Act of Being

In Lacan’s final reflections on psychoanalysis he drew on the work of St Thomas Aquinas, St Theresa of Avila and spiritual practice. If we examine the ontology of Aquinas’s Act of Being and the existential act of Kierkegaard, we will see not only their relation to each other but also their relationship to the psychoanalytic act, as well as the position of analyst and analysand and their relation to that of saint and mystic. Thus we can develop a “unified field theory” of the psyche as spirit, soul and mind that crosses philosophy, science, theology, and psychoanalysis. The Medieval thought of the Greeks as evidenced in Plato is not devoid of the question of the divine spirits and gods. Likewise the Medieval of those such as Aguinas which speaks constantly of the divine is also a pure and abstract philosophical ontology which need not rely on God as guarantor. The question is not theology or antheological philosophy but rather the absence of a transcendental universal whether scientific, religious or otherwise. Kierkegaard framed his work from the beginning as an existential dynamic and used both the philosophical idea from Plato to Hegel as well as Christian theology to express his point of the temporal ethical existent being-there of the individual act or choice: the particular in its relation to the universal. The existential act of one man being-there is but the human face of Aquinas’s ontology of the Act of Being, where Being-as Being is itself infinite in its becoming: it is less noun than verb.

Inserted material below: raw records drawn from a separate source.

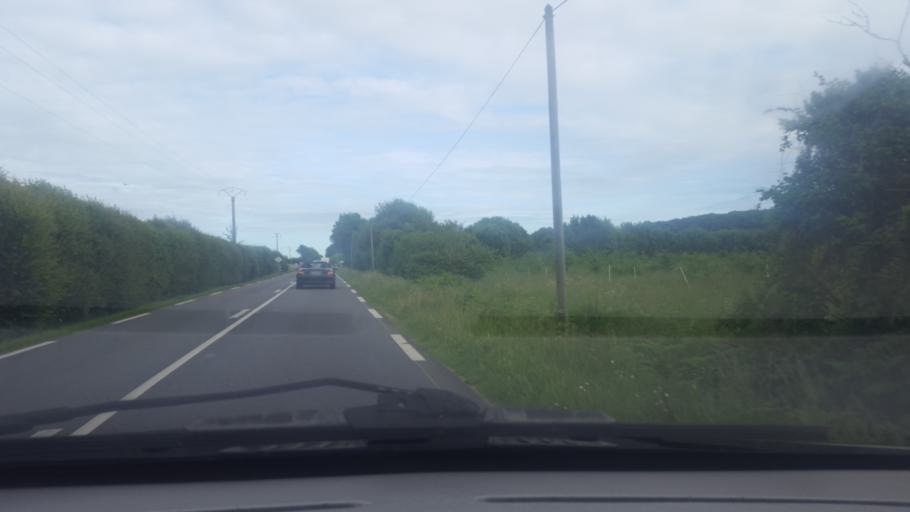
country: FR
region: Pays de la Loire
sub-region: Departement de la Loire-Atlantique
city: Machecoul
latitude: 47.0100
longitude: -1.8501
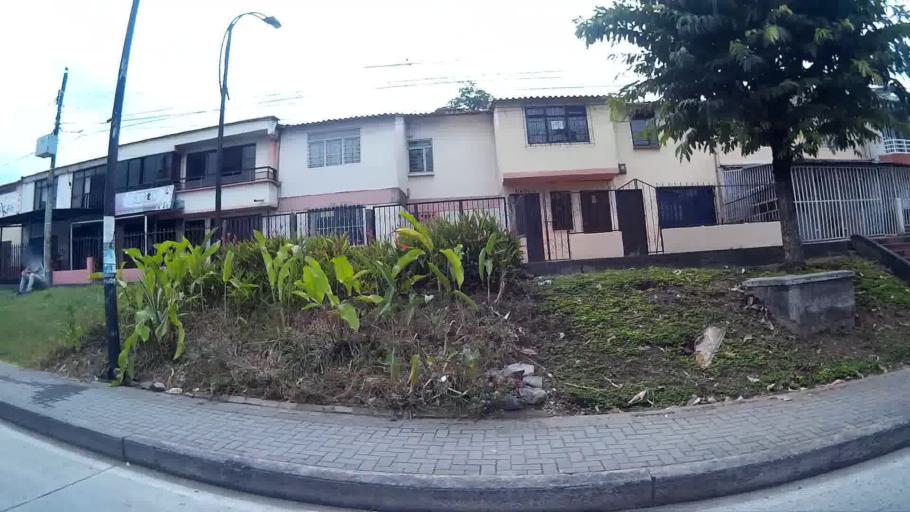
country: CO
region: Risaralda
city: Pereira
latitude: 4.8077
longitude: -75.7364
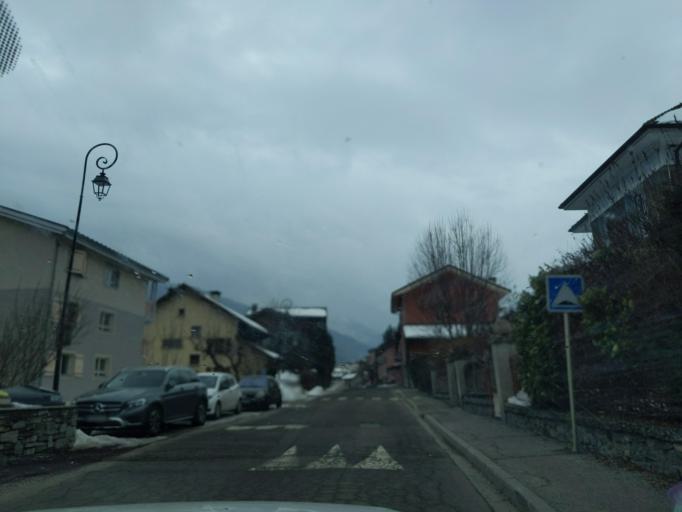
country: FR
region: Rhone-Alpes
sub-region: Departement de la Savoie
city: Bourg-Saint-Maurice
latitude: 45.6209
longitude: 6.7693
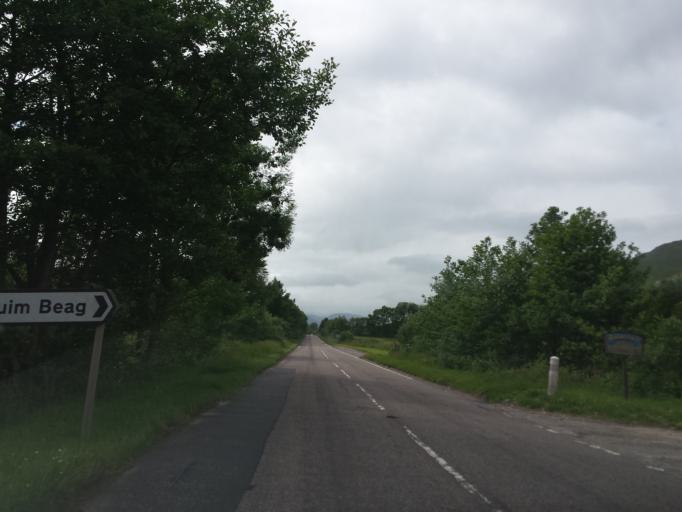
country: GB
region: Scotland
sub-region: Highland
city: Fort William
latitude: 56.8552
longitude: -5.2708
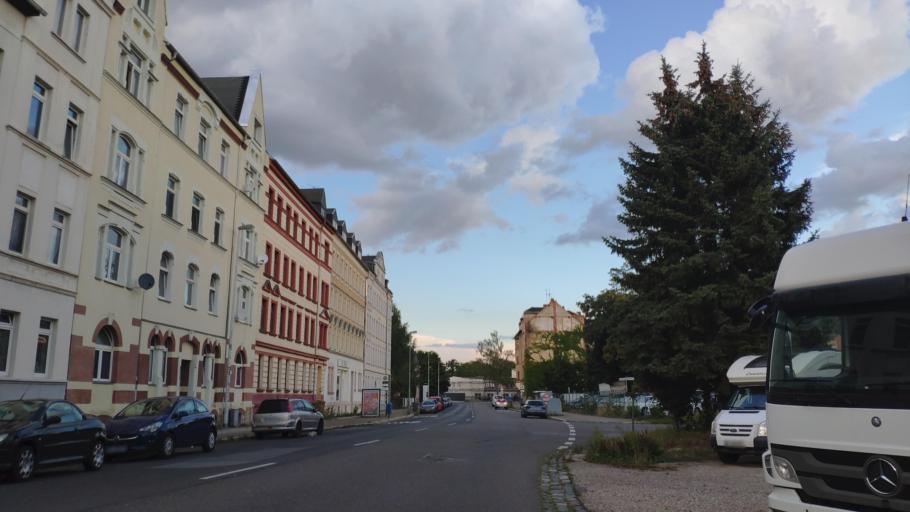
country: DE
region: Saxony
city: Chemnitz
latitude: 50.8157
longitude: 12.9112
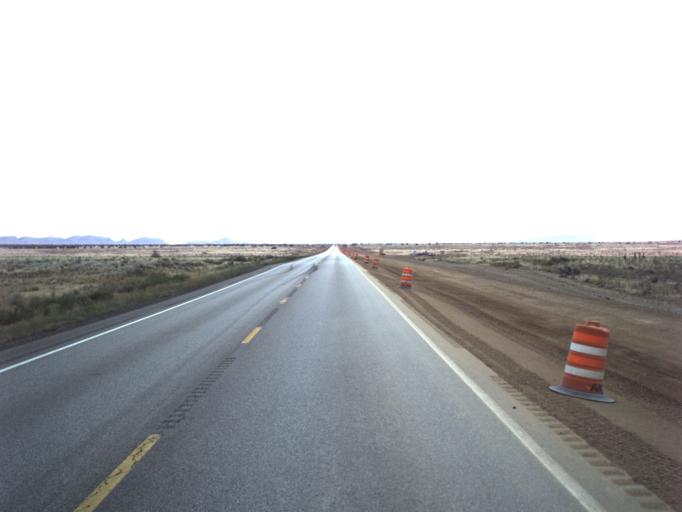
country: US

If set theory allows us to grasp the ontology of Being in pure infinite abstraction and category theory allows us to grasp existent being-there of things in pure finite abstraction, then it is the topological-dialectical method which allows us to be human – to unfold a space-time-matter-energy cartography through human thought-language-discourse-signification. In other words there is a concrete objective, but we as humans – and in fact any part of infinite being – only ever know it through the subjective perspective of gaps, fissures, lacks, and parallaxes. Even more, it is because of these fissures of partiality that Being “becomes”. Let us not mistake this however for another correlationism. One can access the real through the pure matheme or algorithm of pragmatic function, but the dialectic of negation participates in the movement of “Being becoming” by nature of process. This subjective-objective method is the closest we can come to a human knowing of Being and Existence through the becoming of each part, multiple, or (sub)set in a method of co-creative entanglement.